* Available data:
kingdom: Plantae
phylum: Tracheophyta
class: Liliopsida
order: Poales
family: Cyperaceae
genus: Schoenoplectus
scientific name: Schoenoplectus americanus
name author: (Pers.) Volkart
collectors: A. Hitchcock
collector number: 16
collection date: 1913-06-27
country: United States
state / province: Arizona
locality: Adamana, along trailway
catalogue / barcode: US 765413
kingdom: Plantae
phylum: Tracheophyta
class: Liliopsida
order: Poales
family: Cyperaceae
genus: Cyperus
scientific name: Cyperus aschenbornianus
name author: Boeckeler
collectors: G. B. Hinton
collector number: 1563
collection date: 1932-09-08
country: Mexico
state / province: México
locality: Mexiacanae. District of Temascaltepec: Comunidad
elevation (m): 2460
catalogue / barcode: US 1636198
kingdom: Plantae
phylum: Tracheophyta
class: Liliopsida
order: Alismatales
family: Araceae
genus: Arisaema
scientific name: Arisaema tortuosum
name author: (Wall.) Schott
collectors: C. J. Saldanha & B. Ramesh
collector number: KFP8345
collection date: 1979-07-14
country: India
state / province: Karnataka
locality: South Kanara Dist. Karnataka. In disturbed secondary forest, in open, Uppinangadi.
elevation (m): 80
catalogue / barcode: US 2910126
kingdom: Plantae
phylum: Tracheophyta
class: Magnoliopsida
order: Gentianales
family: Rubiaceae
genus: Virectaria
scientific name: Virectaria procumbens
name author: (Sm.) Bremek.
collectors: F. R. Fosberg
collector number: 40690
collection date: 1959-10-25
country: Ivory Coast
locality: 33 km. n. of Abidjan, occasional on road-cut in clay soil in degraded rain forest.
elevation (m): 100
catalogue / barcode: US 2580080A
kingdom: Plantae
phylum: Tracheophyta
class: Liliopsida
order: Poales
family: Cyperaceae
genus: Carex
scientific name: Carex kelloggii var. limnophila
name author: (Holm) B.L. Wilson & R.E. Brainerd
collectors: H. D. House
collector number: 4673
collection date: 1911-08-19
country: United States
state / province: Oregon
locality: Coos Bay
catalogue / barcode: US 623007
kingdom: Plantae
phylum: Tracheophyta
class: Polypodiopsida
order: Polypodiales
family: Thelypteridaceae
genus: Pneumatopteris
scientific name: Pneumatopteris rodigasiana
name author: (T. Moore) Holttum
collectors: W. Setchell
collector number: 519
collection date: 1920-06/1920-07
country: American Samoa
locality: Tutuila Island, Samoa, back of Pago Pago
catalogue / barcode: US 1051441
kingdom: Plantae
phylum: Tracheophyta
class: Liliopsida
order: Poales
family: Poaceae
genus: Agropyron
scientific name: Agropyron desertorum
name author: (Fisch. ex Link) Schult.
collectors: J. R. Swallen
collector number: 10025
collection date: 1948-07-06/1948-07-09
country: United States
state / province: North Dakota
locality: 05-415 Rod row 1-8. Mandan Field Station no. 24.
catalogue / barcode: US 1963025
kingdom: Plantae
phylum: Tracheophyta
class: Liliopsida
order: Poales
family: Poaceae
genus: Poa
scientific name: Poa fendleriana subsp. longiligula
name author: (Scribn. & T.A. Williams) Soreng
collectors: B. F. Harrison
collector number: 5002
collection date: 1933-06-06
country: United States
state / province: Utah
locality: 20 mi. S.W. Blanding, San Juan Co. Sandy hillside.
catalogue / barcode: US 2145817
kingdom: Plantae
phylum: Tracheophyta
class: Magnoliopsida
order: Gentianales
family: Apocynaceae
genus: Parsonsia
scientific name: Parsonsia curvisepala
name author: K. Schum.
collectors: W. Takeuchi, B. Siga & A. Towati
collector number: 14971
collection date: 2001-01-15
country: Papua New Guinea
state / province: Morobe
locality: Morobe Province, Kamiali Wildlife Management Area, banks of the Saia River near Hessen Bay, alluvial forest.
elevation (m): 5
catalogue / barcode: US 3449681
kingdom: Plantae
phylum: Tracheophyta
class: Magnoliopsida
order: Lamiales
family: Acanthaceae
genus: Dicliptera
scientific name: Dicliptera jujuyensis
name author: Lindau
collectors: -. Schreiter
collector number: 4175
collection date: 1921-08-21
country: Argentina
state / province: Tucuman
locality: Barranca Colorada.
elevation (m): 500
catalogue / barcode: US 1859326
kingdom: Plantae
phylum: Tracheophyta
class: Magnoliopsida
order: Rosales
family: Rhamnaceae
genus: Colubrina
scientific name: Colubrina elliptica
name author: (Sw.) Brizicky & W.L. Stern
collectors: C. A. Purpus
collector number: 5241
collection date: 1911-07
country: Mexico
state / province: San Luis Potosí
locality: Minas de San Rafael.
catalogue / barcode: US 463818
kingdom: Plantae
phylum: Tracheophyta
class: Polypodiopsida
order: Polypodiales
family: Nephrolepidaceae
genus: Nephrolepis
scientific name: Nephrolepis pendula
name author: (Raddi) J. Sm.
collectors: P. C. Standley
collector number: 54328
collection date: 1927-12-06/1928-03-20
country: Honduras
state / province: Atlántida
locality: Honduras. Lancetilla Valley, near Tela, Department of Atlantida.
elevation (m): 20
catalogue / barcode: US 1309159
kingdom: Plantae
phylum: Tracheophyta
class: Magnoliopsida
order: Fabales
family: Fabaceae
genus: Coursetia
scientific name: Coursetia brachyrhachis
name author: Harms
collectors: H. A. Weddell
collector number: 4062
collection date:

* Task goal: Return all of the lines above as a JSON array of strings, one string per line, omitting blank lines.

* The output:
[
  "kingdom: Plantae",
  "phylum: Tracheophyta",
  "class: Liliopsida",
  "order: Poales",
  "family: Cyperaceae",
  "genus: Schoenoplectus",
  "scientific name: Schoenoplectus americanus",
  "name author: (Pers.) Volkart",
  "collectors: A. Hitchcock",
  "collector number: 16",
  "collection date: 1913-06-27",
  "country: United States",
  "state / province: Arizona",
  "locality: Adamana, along trailway",
  "catalogue / barcode: US 765413",
  "kingdom: Plantae",
  "phylum: Tracheophyta",
  "class: Liliopsida",
  "order: Poales",
  "family: Cyperaceae",
  "genus: Cyperus",
  "scientific name: Cyperus aschenbornianus",
  "name author: Boeckeler",
  "collectors: G. B. Hinton",
  "collector number: 1563",
  "collection date: 1932-09-08",
  "country: Mexico",
  "state / province: México",
  "locality: Mexiacanae. District of Temascaltepec: Comunidad",
  "elevation (m): 2460",
  "catalogue / barcode: US 1636198",
  "kingdom: Plantae",
  "phylum: Tracheophyta",
  "class: Liliopsida",
  "order: Alismatales",
  "family: Araceae",
  "genus: Arisaema",
  "scientific name: Arisaema tortuosum",
  "name author: (Wall.) Schott",
  "collectors: C. J. Saldanha & B. Ramesh",
  "collector number: KFP8345",
  "collection date: 1979-07-14",
  "country: India",
  "state / province: Karnataka",
  "locality: South Kanara Dist. Karnataka. In disturbed secondary forest, in open, Uppinangadi.",
  "elevation (m): 80",
  "catalogue / barcode: US 2910126",
  "kingdom: Plantae",
  "phylum: Tracheophyta",
  "class: Magnoliopsida",
  "order: Gentianales",
  "family: Rubiaceae",
  "genus: Virectaria",
  "scientific name: Virectaria procumbens",
  "name author: (Sm.) Bremek.",
  "collectors: F. R. Fosberg",
  "collector number: 40690",
  "collection date: 1959-10-25",
  "country: Ivory Coast",
  "locality: 33 km. n. of Abidjan, occasional on road-cut in clay soil in degraded rain forest.",
  "elevation (m): 100",
  "catalogue / barcode: US 2580080A",
  "kingdom: Plantae",
  "phylum: Tracheophyta",
  "class: Liliopsida",
  "order: Poales",
  "family: Cyperaceae",
  "genus: Carex",
  "scientific name: Carex kelloggii var. limnophila",
  "name author: (Holm) B.L. Wilson & R.E. Brainerd",
  "collectors: H. D. House",
  "collector number: 4673",
  "collection date: 1911-08-19",
  "country: United States",
  "state / province: Oregon",
  "locality: Coos Bay",
  "catalogue / barcode: US 623007",
  "kingdom: Plantae",
  "phylum: Tracheophyta",
  "class: Polypodiopsida",
  "order: Polypodiales",
  "family: Thelypteridaceae",
  "genus: Pneumatopteris",
  "scientific name: Pneumatopteris rodigasiana",
  "name author: (T. Moore) Holttum",
  "collectors: W. Setchell",
  "collector number: 519",
  "collection date: 1920-06/1920-07",
  "country: American Samoa",
  "locality: Tutuila Island, Samoa, back of Pago Pago",
  "catalogue / barcode: US 1051441",
  "kingdom: Plantae",
  "phylum: Tracheophyta",
  "class: Liliopsida",
  "order: Poales",
  "family: Poaceae",
  "genus: Agropyron",
  "scientific name: Agropyron desertorum",
  "name author: (Fisch. ex Link) Schult.",
  "collectors: J. R. Swallen",
  "collector number: 10025",
  "collection date: 1948-07-06/1948-07-09",
  "country: United States",
  "state / province: North Dakota",
  "locality: 05-415 Rod row 1-8. Mandan Field Station no. 24.",
  "catalogue / barcode: US 1963025",
  "kingdom: Plantae",
  "phylum: Tracheophyta",
  "class: Liliopsida",
  "order: Poales",
  "family: Poaceae",
  "genus: Poa",
  "scientific name: Poa fendleriana subsp. longiligula",
  "name author: (Scribn. & T.A. Williams) Soreng",
  "collectors: B. F. Harrison",
  "collector number: 5002",
  "collection date: 1933-06-06",
  "country: United States",
  "state / province: Utah",
  "locality: 20 mi. S.W. Blanding, San Juan Co. Sandy hillside.",
  "catalogue / barcode: US 2145817",
  "kingdom: Plantae",
  "phylum: Tracheophyta",
  "class: Magnoliopsida",
  "order: Gentianales",
  "family: Apocynaceae",
  "genus: Parsonsia",
  "scientific name: Parsonsia curvisepala",
  "name author: K. Schum.",
  "collectors: W. Takeuchi, B. Siga & A. Towati",
  "collector number: 14971",
  "collection date: 2001-01-15",
  "country: Papua New Guinea",
  "state / province: Morobe",
  "locality: Morobe Province, Kamiali Wildlife Management Area, banks of the Saia River near Hessen Bay, alluvial forest.",
  "elevation (m): 5",
  "catalogue / barcode: US 3449681",
  "kingdom: Plantae",
  "phylum: Tracheophyta",
  "class: Magnoliopsida",
  "order: Lamiales",
  "family: Acanthaceae",
  "genus: Dicliptera",
  "scientific name: Dicliptera jujuyensis",
  "name author: Lindau",
  "collectors: -. Schreiter",
  "collector number: 4175",
  "collection date: 1921-08-21",
  "country: Argentina",
  "state / province: Tucuman",
  "locality: Barranca Colorada.",
  "elevation (m): 500",
  "catalogue / barcode: US 1859326",
  "kingdom: Plantae",
  "phylum: Tracheophyta",
  "class: Magnoliopsida",
  "order: Rosales",
  "family: Rhamnaceae",
  "genus: Colubrina",
  "scientific name: Colubrina elliptica",
  "name author: (Sw.) Brizicky & W.L. Stern",
  "collectors: C. A. Purpus",
  "collector number: 5241",
  "collection date: 1911-07",
  "country: Mexico",
  "state / province: San Luis Potosí",
  "locality: Minas de San Rafael.",
  "catalogue / barcode: US 463818",
  "kingdom: Plantae",
  "phylum: Tracheophyta",
  "class: Polypodiopsida",
  "order: Polypodiales",
  "family: Nephrolepidaceae",
  "genus: Nephrolepis",
  "scientific name: Nephrolepis pendula",
  "name author: (Raddi) J. Sm.",
  "collectors: P. C. Standley",
  "collector number: 54328",
  "collection date: 1927-12-06/1928-03-20",
  "country: Honduras",
  "state / province: Atlántida",
  "locality: Honduras. Lancetilla Valley, near Tela, Department of Atlantida.",
  "elevation (m): 20",
  "catalogue / barcode: US 1309159",
  "kingdom: Plantae",
  "phylum: Tracheophyta",
  "class: Magnoliopsida",
  "order: Fabales",
  "family: Fabaceae",
  "genus: Coursetia",
  "scientific name: Coursetia brachyrhachis",
  "name author: Harms",
  "collectors: H. A. Weddell",
  "collector number: 4062",
  "collection date:"
]